Тот, кто понял, что бедность есть результат плохого общественного устройства, что одни умирают с голоду только потому, что другие слишком сыты, или хотят накопить богатства для своих наследников, тот не легко согласится умереть где-нибудь на улице. Приходит минута, когда, как бы человек не был миролюбиво настроен, он отвечает на силу – силой, на эксплуатацию – революционным актом.
Тем, кому хотелось бы, чтобы общество преобразовалось без всяких потрясений, лучше расстаться с этой мечтой: она не осуществима. Идеи развиваются и неизбежно ведут нас к революции; об этом можно сожалеть, но это – факт, с которым приходится смириться. Никакие сетования тут не помогут, а раз уже революция неизбежна, то единственное средство помешать ей пойти против прогресса, это – принять в ней участие и постараться направить ее к осуществлению нашего идеала.
Мы не принадлежим к числу проповедников насилия; мы не занимаемся и тем, чтобы постоянно ругать фабрикантов и капиталистов, как либеральные буржуа когда-то постоянно ругали попов; мы не хотим толкать людей на то или другое дело, на тот или иной поступок.
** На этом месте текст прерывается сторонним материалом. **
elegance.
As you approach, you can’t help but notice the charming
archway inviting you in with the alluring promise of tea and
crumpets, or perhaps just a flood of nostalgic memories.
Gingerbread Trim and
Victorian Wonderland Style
Мы убеждены, что люди делают только то, на что твердо решились сами, и что проповедовать какой-нибудь поступок можно только примером, а не словами или советами; вот почему мы ограничиваемся тем, что выводим известные логические последствия, предоставляя каждому выбирать тот способ действия, который кажется ему наилучшим. Но мы уверены, вместе с тем, что чем лучше будут поняты и чем больше будут развиваться наши идеи, тем многочисленнее будут и акты революционного протеста.
Чем глубже проникнут наши взгляды в массу, тем сознательнее она будет становиться, тем живее будет в ней чувство собственного достоинства, и тем менее она, следовательно, будет склонна переносить притеснения со стороны властей и эксплуатацию со стороны капиталистов; тем чаще и многочисленнее станут в ней проявления духа независимости. И это не только не огорчает нас, но совершенно наоборот: каждый акт индивидуального протеста – лишний удар топора в давящее нас старое общественное здание. А раз уже прогресс не может обойтись без потрясений и жертв, то мы можем только приветствовать тех, кто погибает в буре, и надеяться, что их пример вызовет новых подражателей, более многочисленных и лучше вооруженных, и что их удары будут еще сильнее.
Но каково бы ни было число гибнущих в борьбе, это число все-таки очень мало в сравнении с теми бесчисленными жертвами, которых постоянно поглощает чудовищная пасть нашего общества. И чем напряжённое будет борьба, тем меньше будет её продолжительность, а, следовательно, тем больше окажется спасенных человеческих жизней – жизней, которые иначе были бы осуждены на нужду, болезни, истощение и вырождение.